26. Independent Contractor. Client and the Service Provider agree that the Service Provider will act as an independent contractor in the performance of its Services under this Agreement. Accordingly, the Service Provider is responsible for the compensation and supervision of its own employees used to perform the Services and shall be responsible for payment of all taxes including Federal, State and local taxes arising out of the Service Provider’s activities and all payments to the Service Provider under this Agreement. Nothing contained in this Agreement shall be construed as creating any agency, partnership, joint venture, or any other form of joint enterprise, employment, or fiduciary relationship between the parties, and neither Party shall have authority to bind the other in any manner whatsoever.

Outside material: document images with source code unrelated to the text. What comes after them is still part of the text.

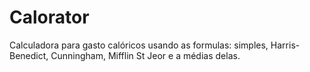 # Calorator
Calculadora para gasto calóricos usando as formulas: simples, Harris-Benedict, Cunningham, Mifflin St Jeor e a médias delas.
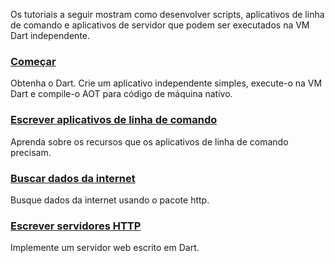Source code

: <!-- ia-translate: true -->
Os tutoriais a seguir mostram como desenvolver scripts,
aplicativos de linha de comando e aplicativos de servidor
que podem ser executados na VM Dart independente.

<div class="card-grid">
  <div class="card">
    <h3 class="no_toc"><a href="/tutorials/server/get-started">Começar</a></h3>
    <p>Obtenha o Dart. Crie um aplicativo independente simples,
    execute-o na VM Dart e compile-o AOT para código de máquina nativo.</p>
  </div>
  <div class="card">
    <h3 class="no_toc"><a href="/tutorials/server/cmdline">Escrever aplicativos de linha de comando</a></h3>
    <p>Aprenda sobre os recursos que os aplicativos de linha de comando precisam.</p>
  </div>
  <div class="card">
    <h3 class="no_toc"><a href="/tutorials/server/fetch-data">Buscar dados da internet</a></h3>
    <p>Busque dados da internet usando o pacote http.</p>
  </div>
  <div class="card">
    <h3 class="no_toc"><a href="/tutorials/server/httpserver">Escrever servidores HTTP</a></h3>
    <p>Implemente um servidor web escrito em Dart.</p>
  </div>
</div>
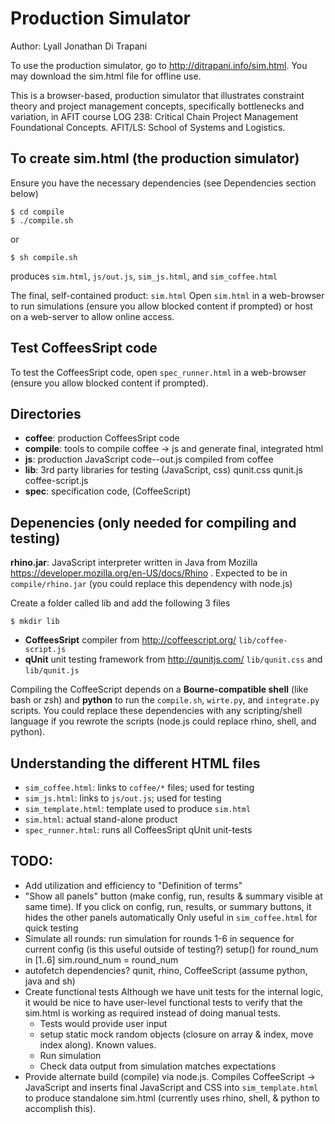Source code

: Production Simulator
========================================================================

Author: Lyall Jonathan Di Trapani

To use the production simulator, go to http://ditrapani.info/sim.html.
You may download the sim.html file for offline use.

This is a browser-based, production simulator that illustrates
constraint theory and project management concepts, specifically
bottlenecks and variation, in AFIT course LOG 238:  Critical Chain
Project Management Foundational Concepts.
AFIT/LS:  School of Systems and Logistics.


To create sim.html (the production simulator)
------------------------------------------------------------------------
Ensure you have the necessary dependencies
(see Dependencies section below)

    $ cd compile
    $ ./compile.sh

or

    $ sh compile.sh

produces `sim.html`, `js/out.js`, `sim_js.html`, and `sim_coffee.html`

The final, self-contained product:  `sim.html`
Open `sim.html` in a web-browser to run simulations (ensure you allow
blocked content if prompted) or host on a web-server to allow online
access.


Test CoffeesSript code
------------------------------------------------------------------------
To test the CoffeesSript code, open `spec_runner.html` in a web-browser
(ensure you allow blocked content if prompted).


Directories
------------------------------------------------------------------------
- **coffee**:   production CoffeesSript code
- **compile**:  tools to compile coffee -> js and
                generate final, integrated html
- **js**:       production JavaScript code--out.js compiled from coffee
- **lib**:      3rd party libraries for testing (JavaScript, css)
                qunit.css qunit.js coffee-script.js
- **spec**:     specification code, (CoffeeScript)


Depenencies (only needed for compiling and testing)
------------------------------------------------------------------------
**rhino.jar**: JavaScript interpreter written in Java from Mozilla
https://developer.mozilla.org/en-US/docs/Rhino .
Expected to be in
`compile/rhino.jar`
(you could replace this dependency with node.js)


Create a folder called lib and add the following 3 files

    $ mkdir lib

- **CoffeesSript** compiler from http://coffeescript.org/
  `lib/coffee-script.js`
- **qUnit** unit testing framework from http://qunitjs.com/
  `lib/qunit.css` and `lib/qunit.js`

Compiling the CoffeeScript depends on a **Bourne-compatible shell**
(like bash or zsh) and **python** to run the `compile.sh`, `wirte.py`,
and `integrate.py` scripts.  You could replace these dependencies with
any scripting/shell language if you rewrote the scripts (node.js could
replace rhino, shell, and python).


Understanding the different HTML files
------------------------------------------------------------------------
- `sim_coffee.html`:     links to `coffee/*` files; used for testing
- `sim_js.html`:         links to `js/out.js`; used for testing
- `sim_template.html`:   template used to produce `sim.html`
- `sim.html`:            actual stand-alone product
- `spec_runner.html`:    runs all CoffeesSript qUnit unit-tests


TODO:
------------------------------------------------------------------------
- Add utilization and efficiency to "Definition of terms"
- "Show all panels" button (make config, run, results & summary visible
  at same time).  If you click on config, run, results, or summary
  buttons, it hides the other panels automatically
  Only useful in `sim_coffee.html` for quick testing
- Simulate all rounds:  run simulation for rounds 1-6 in sequence for
  current config (is this useful outside of testing?)
    setup()
    for round_num in [1..6]
        sim.round_num = round_num
- autofetch dependencies?  qunit, rhino, CoffeeScript
  (assume python, java and sh)
- Create functional tests
    Although we have unit tests for the internal logic,
    it would be nice to have user-level functional tests to verify that
    the sim.html is working as required instead of doing manual tests.
    - Tests would provide user input
    - setup static mock random objects
      (closure on array & index, move index along).  Known values.
    - Run simulation
    - Check data output from simulation matches expectations
- Provide alternate build (compile) via node.js.
  Compiles CoffeeScript -> JavaScript and inserts final JavaScript and
  CSS into `sim_template.html` to produce standalone sim.html
  (currently uses rhino, shell, & python to accomplish this).
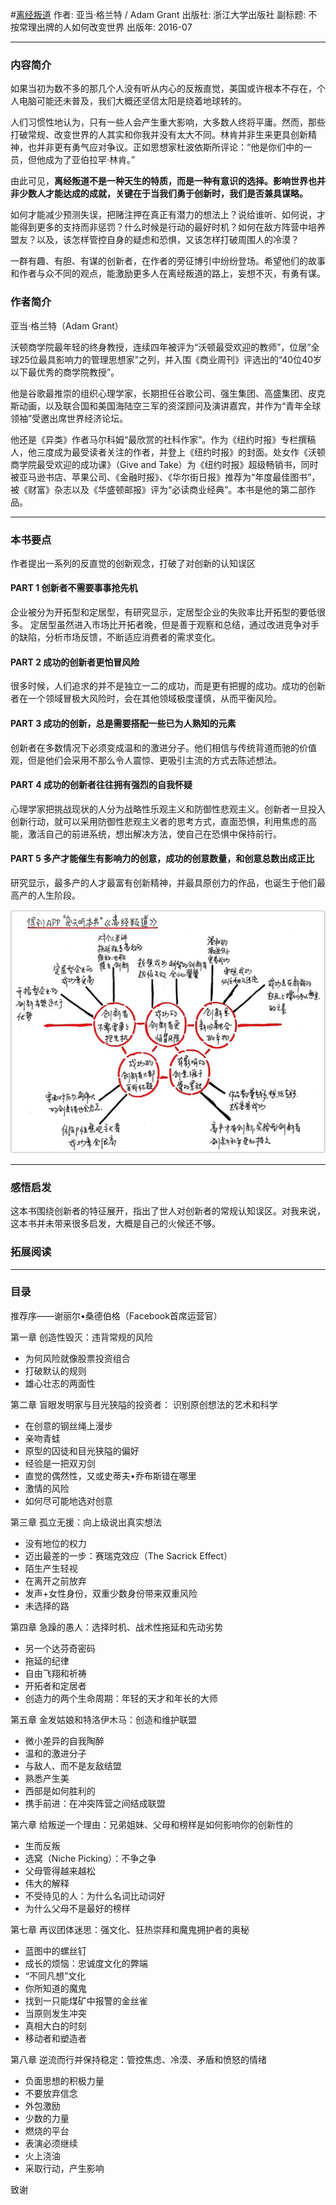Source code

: #[离经叛道](https://book.douban.com/subject/26823208/)
作者:  亚当·格兰特 / Adam Grant
出版社: 浙江大学出版社
副标题: 不按常理出牌的人如何改变世界
出版年: 2016-07
***
### 内容简介 
如果当初为数不多的那几个人没有听从内心的反叛直觉，美国或许根本不存在，个人电脑可能还未普及，我们大概还坚信太阳是绕着地球转的。

人们习惯性地认为，只有一些人会产生重大影响，大多数人终将平庸。然而，那些打破常规、改变世界的人其实和你我并没有太大不同。林肯并非生来更具创新精神，也并非更有勇气应对争议。正如思想家杜波依斯所评论：“他是你们中的一员，但他成为了亚伯拉罕·林肯。”

由此可见，**离经叛道不是一种天生的特质，而是一种有意识的选择。影响世界也并非少数人才能达成的成就，关键在于当我们勇于创新时，我们是否兼具谋略。**

如何才能减少预测失误，把赌注押在真正有潜力的想法上？说给谁听、如何说，才能得到更多的支持而非惩罚？什么时候是行动的最好时机？如何在敌方阵营中培养盟友？以及，该怎样管控自身的疑虑和恐惧，又该怎样打破周围人的冷漠？

一群有趣、有胆、有谋的创新者，在作者的旁征博引中纷纷登场。希望他们的故事和作者与众不同的观点，能激励更多人在离经叛道的路上，妄想不灭，有勇有谋。

### 作者简介 
亚当·格兰特（Adam Grant）

沃顿商学院最年轻的终身教授，连续四年被评为“沃顿最受欢迎的教师”，位居“全球25位最具影响力的管理思想家”之列，并入围《商业周刊》评选出的“40位40岁以下最优秀的商学院教授”。

他是谷歌最推崇的组织心理学家，长期担任谷歌公司、强生集团、高盛集团、皮克斯动画，以及联合国和美国海陆空三军的资深顾问及演讲嘉宾，并作为“青年全球领袖”受邀出席世界经济论坛。

他还是《异类》作者马尔科姆“最欣赏的社科作家”。作为《纽约时报》专栏撰稿人，他三度成为最受读者关注的作者，并登上《纽约时报》的封面。处女作《沃顿商学院最受欢迎的成功课》（Give and Take）为《纽约时报》超级畅销书，同时被亚马逊书店、苹果公司、《金融时报》、《华尔街日报》推荐为“年度最佳图书”，被《财富》杂志以及《华盛顿邮报》评为“必读商业经典”。本书是他的第二部作品。
***
### 本书要点
作者提出一系列的反直觉的创新观念，打破了对创新的认知误区
#### PART 1  创新者不需要事事抢先机
企业被分为开拓型和定居型，有研究显示，定居型企业的失败率比开拓型的要低很多。
定居型虽然进入市场比开拓者晚，但是善于观察和总结，通过改进竞争对手的缺陷，分析市场反馈，不断适应消费者的需求变化。

#### PART 2 成功的创新者更怕冒风险
很多时候，人们追求的并不是独立一二的成功，而是更有把握的成功。成功的创新者在一个领域冒极大风险时，会在其他领域极度谨慎，从而平衡风险。

#### PART 3 成功的创新，总是需要搭配一些已为人熟知的元素
创新者在多数情况下必须变成温和的激进分子。他们相信与传统背道而驰的价值观，但是他们会采用不那么令人震惊、更吸引主流的方式去陈述想法。

#### PART 4 成功的创新者往往拥有强烈的自我怀疑
心理学家把挑战现状的人分为战略性乐观主义和防御性悲观主义。创新者一旦投入创新行动，就可以采用防御性悲观主义者的思考方式，直面恐惧，利用焦虑的高能，激活自己的前进系统，想出解决方法，使自己在恐惧中保持前行。

#### PART 5 多产才能催生有影响力的创意，成功的创意数量，和创意总数出成正比
研究显示，最多产的人才最富有创新精神，并最具原创力的作品，也诞生于他们最高产的人生阶段。

![](./_image/2017-05-29-07-58-11.jpg)

***
### 感悟启发
这本书围绕创新者的特征展开，指出了世人对创新者的常规认知误区。对我来说，这本书并未带来很多启发，大概是自己的火候还不够。

### 拓展阅读
***
### 目录
推荐序——谢丽尔•桑德伯格（Facebook首席运营官）

第一章 创造性毁灭：违背常规的风险
- 为何风险就像股票投资组合
- 打破默认的规则
- 雄心壮志的两面性

第二章 盲眼发明家与目光狭隘的投资者： 识别原创想法的艺术和科学
- 在创意的钢丝绳上漫步
- 亲吻青蛙
- 原型的囚徒和目光狭隘的偏好
- 经验是一把双刃剑
- 直觉的偶然性，又或史蒂夫•乔布斯错在哪里
- 激情的风险
- 如何尽可能地选对创意

第三章 孤立无援：向上级说出真实想法
- 没有地位的权力
- 迈出最差的一步：赛瑞克效应（The Sacrick Effect）
- 陌生产生轻视
- 在离开之前放弃
- 发声+女性身份，双重少数身份带来双重风险
- 未选择的路

第四章 急躁的愚人：选择时机、战术性拖延和先动劣势
- 另一个达芬奇密码
- 拖延的纪律
- 自由飞翔和祈祷
- 开拓者和定居者
- 创造力的两个生命周期：年轻的天才和年长的大师

第五章 金发姑娘和特洛伊木马：创造和维护联盟
- 微小差异的自我陶醉
- 温和的激进分子
- 与敌人、而不是友敌结盟
- 熟悉产生美
- 西部是如何胜利的
- 携手前进：在冲突阵营之间结成联盟

第六章 给叛逆一个理由：兄弟姐妹、父母和榜样是如何影响你的创新性的
- 生而反叛
- 选窝（Niche Picking）：不争之争
- 父母管得越来越松
- 伟大的解释
- 不受待见的人：为什么名词比动词好
- 为什么父母不是最好的榜样

第七章 再议团体迷思：强文化、狂热崇拜和魔鬼拥护者的奥秘
- 蓝图中的螺丝钉
- 成长的烦恼：忠诚度文化的弊端
- “不同凡想”文化
- 你所知道的魔鬼
- 找到一只能煤矿中报警的金丝雀
- 当原则发生冲突
- 真相大白的时刻
- 移动者和塑造者

第八章 逆流而行并保持稳定：管控焦虑、冷漠、矛盾和愤怒的情绪
- 负面思想的积极力量
- 不要放弃信念
- 外包激励
- 少数的力量
- 燃烧的平台
- 表演必须继续
- 火上浇油
- 采取行动，产生影响

致谢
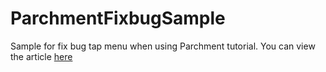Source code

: # ParchmentFixbugSample
Sample for fix bug tap menu when using Parchment tutorial. You can view the article [here](https://codeduthu.com/2020/04/29/sửa-lỗi-khong-tap-dược-menu-khi-sử-dụng-infinite-datasource-trong-thư-viện-parchment/)
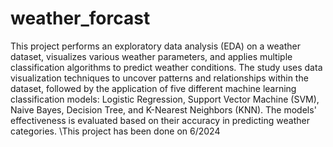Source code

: # weather_forcast
This project performs an exploratory data analysis (EDA) on a weather dataset, visualizes various weather parameters, and applies multiple classification algorithms to predict weather conditions. The study uses data visualization techniques to uncover patterns and relationships within the dataset, followed by the application of five different machine learning classification models: Logistic Regression, Support Vector Machine (SVM), Naive Bayes, Decision Tree, and K-Nearest Neighbors (KNN). The models' effectiveness is evaluated based on their accuracy in predicting weather categories.
\This project has been done on 6/2024
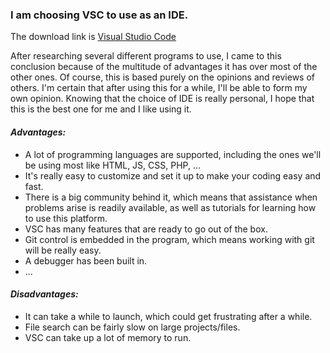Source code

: ### I am choosing **VSC** to use as an IDE.  
The download link is [Visual Studio Code](https://code.visualstudio.com/download)

After researching several different programs to use, I came to this conclusion because of the multitude of advantages it has over most of the other ones.
Of course, this is based purely on the opinions and reviews of others.
I'm certain that after using this for a while, I'll be able to form my own opinion. Knowing that the choice of IDE is really personal, I hope that this is the best one for me and I like using it.

#### _Advantages:_
* A lot of programming languages are supported, including the ones we'll be using most like HTML, JS, CSS, PHP, ...
* It's really easy to customize and set it up to make your coding easy and fast.
* There is a big community behind it, which means that assistance when problems arise is readily available, as well as tutorials for learning how to use this platform.
* VSC has many features that are ready to go out of the box.
* Git control is embedded in the program, which means working with git will be really easy.
* A debugger has been built in.
* ...

#### _Disadvantages:_
* It can take a while to launch, which could get frustrating after a while.
* File search can be fairly slow on large projects/files.
* VSC can take up a lot of memory to run.
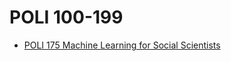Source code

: # POLI 100-199
* [POLI 175 Machine Learning for Social Scientists](Department/POLI/POLI100-199/POLI175.md)
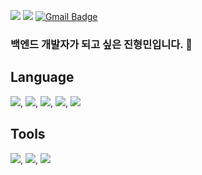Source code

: <a href="https://velog.io/@hyungminjin" target="_blank"><img src="https://img.shields.io/badge/Velog-20c997?style=flat-square&logo=Vimeo&logoColor=white"/></a>
<a href="https://github.com/hyungmin19" target="_blank"><img src="https://img.shields.io/badge/Github-181717?style=flat-square&logo=Vimeo&logoColor=white"/></a>
[![Gmail Badge](https://img.shields.io/badge/Gmail-d14836?style=flat-square&logo=Gmail&logoColor=white&link=mailto:spartasparta819@gmail.com)](mailto:spartasparta819@gmail.com)
### 백엔드 개발자가 되고 싶은 진형민입니다. 👋

<!--
**hyungmin19/hyungmin19** is a ✨ _special_ ✨ repository because its `README.md` (this file) appears on your GitHub profile.

Here are some ideas to get you started:

- 🔭 I’m currently working on ...
- 🌱 I’m currently learning ...
- 👯 I’m looking to collaborate on ...
- 🤔 I’m looking for help with ...
- 💬 Ask me about ...
- 📫 How to reach me: ...
- 😄 Pronouns: ...
- ⚡ Fun fact: ...
-->
## Language
<img src="https://img.shields.io/badge/Python-3776AB?style=flat-square&logo=Python&logoColor=white"/>,
<img src="https://img.shields.io/badge/Java-007396?style=flat-square&logo=Java&logoColor=white"/>,
<img src="https://img.shields.io/badge/Spring-6DB33F?style=flat-square&logo=Spring&logoColor=white"/>,
<img src="https://img.shields.io/badge/Springboot-6DB33F?style=flat-square&logo=Springboot&logoColor=white"/>,
<img src="https://img.shields.io/badge/MySQL-4479A1?style=flat-square&logo=MySQL&logoColor=white"/>

## Tools
<img src="https://img.shields.io/badge/Git-F05032?style=flat-square&logo=Git&logoColor=white"/>,
<img src="https://img.shields.io/badge/Jira-0052CC?style=flat-square&logo=Jira&logoColor=white"/>,
<img src="https://img.shields.io/badge/Confluence-172B4D?style=flat-square&logo=Confluence&logoColor=white"/>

27. Equitable Relief. Client acknowledges and agrees that a breach or threatened breach by Client of any of its obligations under Sections 5 or 8 would cause Service Provider irreparable harm for which monetary damages would not be an adequate remedy and agrees that, in the event of such breach or threatened breach, Service Provider will be entitled to equitable relief, including a restraining order, an injunction, specific performance, and any other relief that may be available from any court, without any requirement to post a bond or other security, or to prove actual damages or that monetary damages are not an adequate remedy. Such remedies are not exclusive and are in addition to all other remedies that may be available at law, in equity, or otherwise.
28. Counterparts. This Agreement may be executed and delivered by telecopy and in counterparts, each of which when executed and delivered shall be deemed an original, but all of which together shall be deemed one and the same agreement.